Down-scaled output from the GCM will be at higher resolution, but again since the original data doesn't apply at a point but for a general region (usually quite a bit larger than 12 km, and even if it weren't we wouldn't believe stuff going on at that scale), so where the cell is exactly located again doesn't matter.

best regards,
Karl


On 7/27/11 4:38 AM, David Blodgett wrote:
Without the grid_mapping, the lat and lon still make sense in the common case
(and original CF case) of GCM data, and in many other cases, the intended
usage of the data does not require precision about the figure of the Earth. Although this metadata could be valuable if it can be defined, I think it would
be too onerous to require it.

I hope to present on this very issue at AGU. The problem we see with ambiguous definition of datums is a cascade of non-recognition of datums through processing algorithms and in the output of some processes that generate very detailed data.

The prime example is downscaled climate data. Because the climate modelers involved generally consider lat/lon to be a lowest common denominator, the datum used to geolocate historical data (like rain gages) is neglected. What results is, in our case, a 1/8deg (12km) grid with no datum. This is unacceptable. As at this resolution, the errors in a wrong assumption of datum for the grid can cause very substantial (a full grid cell or more) geolocation errors.

If the CF community intends to consume any ground based data, then datums must be preserved from ingest of ground based forcing throughout data storage and processing. This is fundamental information that is required for ALL data comparison operations.
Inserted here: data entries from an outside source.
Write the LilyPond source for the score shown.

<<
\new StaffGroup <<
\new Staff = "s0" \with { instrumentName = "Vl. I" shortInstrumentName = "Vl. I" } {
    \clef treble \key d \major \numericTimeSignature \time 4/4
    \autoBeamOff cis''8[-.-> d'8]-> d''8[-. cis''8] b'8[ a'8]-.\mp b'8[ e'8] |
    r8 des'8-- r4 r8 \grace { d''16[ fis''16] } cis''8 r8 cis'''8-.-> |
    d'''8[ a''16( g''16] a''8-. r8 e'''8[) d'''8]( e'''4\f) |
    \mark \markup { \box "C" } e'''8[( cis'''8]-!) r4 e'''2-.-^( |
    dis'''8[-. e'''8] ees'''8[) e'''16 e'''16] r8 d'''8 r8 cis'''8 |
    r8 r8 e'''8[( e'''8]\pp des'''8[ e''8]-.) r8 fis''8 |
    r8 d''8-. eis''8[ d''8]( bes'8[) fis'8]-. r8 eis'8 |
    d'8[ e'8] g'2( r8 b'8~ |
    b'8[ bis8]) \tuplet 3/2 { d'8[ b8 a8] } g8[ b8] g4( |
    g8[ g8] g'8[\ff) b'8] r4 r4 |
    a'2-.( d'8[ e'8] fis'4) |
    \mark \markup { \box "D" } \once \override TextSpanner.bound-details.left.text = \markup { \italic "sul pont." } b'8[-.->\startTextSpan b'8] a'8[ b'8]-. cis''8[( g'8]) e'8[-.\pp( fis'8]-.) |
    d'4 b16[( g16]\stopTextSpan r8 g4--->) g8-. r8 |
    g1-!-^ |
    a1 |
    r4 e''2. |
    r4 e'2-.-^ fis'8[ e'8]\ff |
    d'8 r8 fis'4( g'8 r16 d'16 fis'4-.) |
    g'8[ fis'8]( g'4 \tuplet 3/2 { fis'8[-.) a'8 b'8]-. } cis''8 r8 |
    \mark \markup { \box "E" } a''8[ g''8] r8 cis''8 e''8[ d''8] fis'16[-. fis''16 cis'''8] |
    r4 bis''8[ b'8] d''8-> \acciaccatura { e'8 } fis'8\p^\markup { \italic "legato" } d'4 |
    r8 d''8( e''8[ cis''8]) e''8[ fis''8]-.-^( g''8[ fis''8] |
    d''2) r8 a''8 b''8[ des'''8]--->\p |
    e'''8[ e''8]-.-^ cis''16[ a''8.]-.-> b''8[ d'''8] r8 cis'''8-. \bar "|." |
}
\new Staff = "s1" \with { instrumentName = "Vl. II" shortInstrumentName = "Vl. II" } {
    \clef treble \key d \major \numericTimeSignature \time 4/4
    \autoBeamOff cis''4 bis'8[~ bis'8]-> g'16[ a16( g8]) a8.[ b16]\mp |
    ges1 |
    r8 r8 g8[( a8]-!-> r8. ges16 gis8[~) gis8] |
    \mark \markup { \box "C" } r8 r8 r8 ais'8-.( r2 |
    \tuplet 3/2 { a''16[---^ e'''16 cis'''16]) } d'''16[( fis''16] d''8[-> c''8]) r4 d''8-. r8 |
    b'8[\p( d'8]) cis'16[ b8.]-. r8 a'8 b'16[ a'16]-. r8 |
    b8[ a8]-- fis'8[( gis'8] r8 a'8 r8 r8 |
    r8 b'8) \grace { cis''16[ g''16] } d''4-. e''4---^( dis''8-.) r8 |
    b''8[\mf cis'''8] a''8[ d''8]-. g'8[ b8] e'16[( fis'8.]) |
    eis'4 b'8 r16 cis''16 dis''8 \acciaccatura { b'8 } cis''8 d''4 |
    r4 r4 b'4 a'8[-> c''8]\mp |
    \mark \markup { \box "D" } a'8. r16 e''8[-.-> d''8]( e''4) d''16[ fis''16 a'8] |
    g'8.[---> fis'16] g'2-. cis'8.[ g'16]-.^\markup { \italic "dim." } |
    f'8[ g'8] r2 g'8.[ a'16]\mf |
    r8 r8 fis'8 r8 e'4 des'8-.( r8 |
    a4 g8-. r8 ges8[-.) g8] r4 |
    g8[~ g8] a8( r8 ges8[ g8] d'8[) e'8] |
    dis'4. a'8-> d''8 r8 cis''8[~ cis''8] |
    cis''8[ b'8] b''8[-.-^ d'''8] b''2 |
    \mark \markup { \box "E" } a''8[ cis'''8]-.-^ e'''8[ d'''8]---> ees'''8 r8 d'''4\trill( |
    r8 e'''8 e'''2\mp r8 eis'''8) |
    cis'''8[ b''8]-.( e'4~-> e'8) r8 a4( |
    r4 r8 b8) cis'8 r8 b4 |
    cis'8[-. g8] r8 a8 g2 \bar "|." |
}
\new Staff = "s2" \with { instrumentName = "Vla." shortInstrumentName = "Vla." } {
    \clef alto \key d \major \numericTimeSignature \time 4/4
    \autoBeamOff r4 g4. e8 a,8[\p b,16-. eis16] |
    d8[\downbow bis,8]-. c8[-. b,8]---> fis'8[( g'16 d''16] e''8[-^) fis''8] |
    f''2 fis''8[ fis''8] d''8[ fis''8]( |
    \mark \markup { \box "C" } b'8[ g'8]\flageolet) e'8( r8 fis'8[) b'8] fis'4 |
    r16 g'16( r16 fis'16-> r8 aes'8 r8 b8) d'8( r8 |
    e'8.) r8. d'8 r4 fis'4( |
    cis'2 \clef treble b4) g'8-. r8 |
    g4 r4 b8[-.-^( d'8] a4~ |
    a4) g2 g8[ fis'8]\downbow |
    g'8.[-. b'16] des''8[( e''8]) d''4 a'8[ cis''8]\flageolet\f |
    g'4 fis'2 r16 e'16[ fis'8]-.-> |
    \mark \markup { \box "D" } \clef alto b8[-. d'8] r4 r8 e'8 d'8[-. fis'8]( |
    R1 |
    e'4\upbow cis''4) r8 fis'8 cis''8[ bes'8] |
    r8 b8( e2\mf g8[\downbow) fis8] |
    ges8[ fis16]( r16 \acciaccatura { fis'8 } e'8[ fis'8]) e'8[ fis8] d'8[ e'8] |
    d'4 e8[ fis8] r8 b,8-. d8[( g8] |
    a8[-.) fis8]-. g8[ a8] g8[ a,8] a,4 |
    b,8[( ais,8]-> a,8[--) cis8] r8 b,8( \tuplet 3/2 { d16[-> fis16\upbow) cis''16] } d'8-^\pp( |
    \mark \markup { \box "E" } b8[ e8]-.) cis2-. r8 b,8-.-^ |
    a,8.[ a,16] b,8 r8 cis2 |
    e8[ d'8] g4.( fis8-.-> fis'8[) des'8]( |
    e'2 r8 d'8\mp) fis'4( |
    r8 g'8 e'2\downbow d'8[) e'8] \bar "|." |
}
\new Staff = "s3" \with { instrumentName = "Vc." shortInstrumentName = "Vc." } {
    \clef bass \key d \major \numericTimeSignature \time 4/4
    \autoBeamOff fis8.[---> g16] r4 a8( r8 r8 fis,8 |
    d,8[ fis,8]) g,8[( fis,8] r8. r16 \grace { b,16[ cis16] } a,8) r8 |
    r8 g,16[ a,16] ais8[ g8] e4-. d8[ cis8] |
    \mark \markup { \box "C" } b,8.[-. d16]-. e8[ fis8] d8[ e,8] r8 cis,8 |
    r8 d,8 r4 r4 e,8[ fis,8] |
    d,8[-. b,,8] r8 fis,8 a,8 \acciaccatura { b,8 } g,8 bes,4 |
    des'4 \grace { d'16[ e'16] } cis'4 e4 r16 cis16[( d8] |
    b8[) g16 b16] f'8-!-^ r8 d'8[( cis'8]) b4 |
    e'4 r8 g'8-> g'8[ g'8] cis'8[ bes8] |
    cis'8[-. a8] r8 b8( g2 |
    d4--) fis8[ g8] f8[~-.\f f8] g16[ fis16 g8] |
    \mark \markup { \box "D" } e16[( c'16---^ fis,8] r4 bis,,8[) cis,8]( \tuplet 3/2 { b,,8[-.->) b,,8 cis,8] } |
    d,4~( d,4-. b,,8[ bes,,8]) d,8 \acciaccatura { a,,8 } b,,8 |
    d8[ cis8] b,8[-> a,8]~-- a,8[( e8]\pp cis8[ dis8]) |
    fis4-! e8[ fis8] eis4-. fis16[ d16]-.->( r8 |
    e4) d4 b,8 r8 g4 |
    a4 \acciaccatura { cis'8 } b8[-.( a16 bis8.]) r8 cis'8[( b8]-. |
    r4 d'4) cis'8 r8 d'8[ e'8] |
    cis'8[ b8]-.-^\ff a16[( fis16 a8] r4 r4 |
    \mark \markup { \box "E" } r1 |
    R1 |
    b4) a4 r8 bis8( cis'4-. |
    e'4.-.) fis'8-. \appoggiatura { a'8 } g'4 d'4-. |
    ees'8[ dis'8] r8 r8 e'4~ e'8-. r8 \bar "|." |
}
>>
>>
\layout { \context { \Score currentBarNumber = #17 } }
I would argue that CF compliance should require this information. This puts the requirement to make metadata assumptions on data publishers/producers rather than data consumers. It is unacceptable to have different data consumers making different assumptions of geolocation on the same data.

Off soapbox.

Dave Blodgett
Center for Integrated Data Analytics (CIDA)
USGS WI Water Science Center
8505 Research Way Middleton WI 53562
608-821-3899 | 608-628-5855 (cell)
http://cida.usgs.gov <http://cida.usgs.gov/>


On Jul 26, 2011, at 5:24 AM, Jonathan Gregory wrote:

Dear all

For datasets which are intended for analysis by end-users I think it would be
undesirable to remove the requirement of providing explicit lat and lon
coords even if a grid_mapping is provided. I think it is unrealistic to expect all software which someone might use to analyse netCDF files to be able to recognise and act upon all possible values of the CF grid_mapping attribute, and without the lat and lon information the user would have a problem. If the issue is storage space in the file I think the much better choice is to store the explicit coordinates in another file, by extending the CF convention to allow datasets to be distributed over several linked files, as gridspec does
for example.

Steve appears to suggest that grid_mapping is required in some circumstances, but I don't think it is at present. However, the text Steve quotes may not be
quite right:

  "/When the coordinate variables for a horizontal grid are not
  longitude and latitude,*_it is required that the true latitude and
  longitude coordinates be supplied_* via the coordinates attribute/."

The text should make it clear that this requirement applies when the data has a geolocated horizontal grid. It doesn't necessarily apply to idealised cases.
We could clarify this with a defect ticket.